====== ARTIGO
Como o vento bonançoso da tarde com seu manso
     [furor reconvertido,
A morte atrás de ti prepara a larga vela.
E vós, ó amantes, que para terra incerta navegais.
Deste festim se fez a morte convidada.
Ó precária flor do verão; Ó orvalhada sede;
Como hábil roubador de pássaros, a morte lança as redes.
E a sombra que fica é a funérea sombra do cipreste,
Que aos esposos concede o sono efémero.



De Char

O TUBARÃO E A GAIVOTA

Chegou por fim o mar com seu triplo concerto, o mar que fazendo uso da sua grandeza corta a hegemonia das dores absurdas, o grande cárcere selvagem, o mar mais sério que a marafona.
Assim, quando digo: anulei a lei, suspendi a moral, entreguei o coração, não é propriamente para me desculpar perante a divindade cujo rumor ultrapassa a minha persuasão. Nada, porém, do que até me fez viver e acreditar permanece à minha volta. Não serve para nada o estado de alerta das minhas sentinelas, minha juventude triunfará. Só ela me garante um poder efectivo e prático.
Por isso, cada ano um dia perfeito elege, um dia em que um tesouro cintila sob a espuma do mar, um dia em que nos olhos brilhará a estrela solar. Ontem desdenhava-se da nobreza, o ramo ignorava o fruto. O tubarão e a gaivota não se falavam.
============
▶ _TAREFA A_
Imprime sem alterações as linhas da listagem, começando na linha que contém "collectors: ex herb. John Ball" e parando depois da linha que contém "order: Pinales", ambas incluídas.
A listagem não tem qualquer relação com o artigo.
====== MATERIAL FORNECIDO
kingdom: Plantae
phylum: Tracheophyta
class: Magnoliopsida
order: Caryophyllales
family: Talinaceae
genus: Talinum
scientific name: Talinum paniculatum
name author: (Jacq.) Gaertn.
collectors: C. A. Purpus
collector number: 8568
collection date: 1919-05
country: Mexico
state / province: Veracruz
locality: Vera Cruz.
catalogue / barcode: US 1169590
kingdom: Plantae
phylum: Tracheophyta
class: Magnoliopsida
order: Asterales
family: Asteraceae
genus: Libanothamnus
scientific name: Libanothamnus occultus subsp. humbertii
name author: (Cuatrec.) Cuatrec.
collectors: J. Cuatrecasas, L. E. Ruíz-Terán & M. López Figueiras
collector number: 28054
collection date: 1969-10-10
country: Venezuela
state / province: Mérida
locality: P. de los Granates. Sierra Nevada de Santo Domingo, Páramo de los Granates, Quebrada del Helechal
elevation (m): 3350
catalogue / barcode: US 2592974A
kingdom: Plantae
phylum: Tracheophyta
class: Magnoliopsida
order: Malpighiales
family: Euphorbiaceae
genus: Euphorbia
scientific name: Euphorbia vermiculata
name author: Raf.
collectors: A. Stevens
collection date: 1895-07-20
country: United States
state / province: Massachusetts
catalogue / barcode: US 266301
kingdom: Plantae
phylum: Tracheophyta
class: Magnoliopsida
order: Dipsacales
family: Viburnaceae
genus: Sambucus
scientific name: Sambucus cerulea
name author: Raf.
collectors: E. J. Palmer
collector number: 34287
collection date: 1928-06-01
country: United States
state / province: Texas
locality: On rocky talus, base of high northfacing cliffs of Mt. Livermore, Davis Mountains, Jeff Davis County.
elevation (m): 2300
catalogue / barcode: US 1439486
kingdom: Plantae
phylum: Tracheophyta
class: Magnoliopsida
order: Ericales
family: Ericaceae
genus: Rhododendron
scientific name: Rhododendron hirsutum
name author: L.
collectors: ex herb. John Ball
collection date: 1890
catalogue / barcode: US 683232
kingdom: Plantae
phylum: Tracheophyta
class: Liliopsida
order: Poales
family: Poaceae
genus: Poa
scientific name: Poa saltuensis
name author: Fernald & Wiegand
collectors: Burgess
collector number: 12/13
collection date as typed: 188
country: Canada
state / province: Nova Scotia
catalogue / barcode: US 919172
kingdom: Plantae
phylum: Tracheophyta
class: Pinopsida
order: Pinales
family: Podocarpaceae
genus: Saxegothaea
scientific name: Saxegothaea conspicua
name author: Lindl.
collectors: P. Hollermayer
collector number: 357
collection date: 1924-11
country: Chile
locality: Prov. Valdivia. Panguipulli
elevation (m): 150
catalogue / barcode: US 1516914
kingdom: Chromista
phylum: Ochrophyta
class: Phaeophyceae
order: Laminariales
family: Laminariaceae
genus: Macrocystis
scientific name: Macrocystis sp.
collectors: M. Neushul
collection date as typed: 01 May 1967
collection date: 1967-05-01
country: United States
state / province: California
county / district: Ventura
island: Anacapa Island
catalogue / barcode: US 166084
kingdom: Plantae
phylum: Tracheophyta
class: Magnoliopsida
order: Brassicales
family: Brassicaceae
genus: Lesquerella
============
▶ _TAREFA B_
Apresenta, tal como está, o trecho do artigo que começa nas palavras "Chegou por fim" e termina depois das palavras "efectivo e prático.".

▶ _RESPOSTA CORRETA A_
collectors: ex herb. John Ball
collection date: 1890
catalogue / barcode: US 683232
kingdom: Plantae
phylum: Tracheophyta
class: Liliopsida
order: Poales
family: Poaceae
genus: Poa
scientific name: Poa saltuensis
name author: Fernald & Wiegand
collectors: Burgess
collector number: 12/13
collection date as typed: 188
country: Canada
state / province: Nova Scotia
catalogue / barcode: US 919172
kingdom: Plantae
phylum: Tracheophyta
class: Pinopsida
order: Pinales

▶ _RESPOSTA CORRETA B_
Chegou por fim o mar com seu triplo concerto, o mar que fazendo uso da sua grandeza corta a hegemonia das dores absurdas, o grande cárcere selvagem, o mar mais sério que a marafona.
Assim, quando digo: anulei a lei, suspendi a moral, entreguei o coração, não é propriamente para me desculpar perante a divindade cujo rumor ultrapassa a minha persuasão. Nada, porém, do que até me fez viver e acreditar permanece à minha volta. Não serve para nada o estado de alerta das minhas sentinelas, minha juventude triunfará. Só ela me garante um poder efectivo e prático.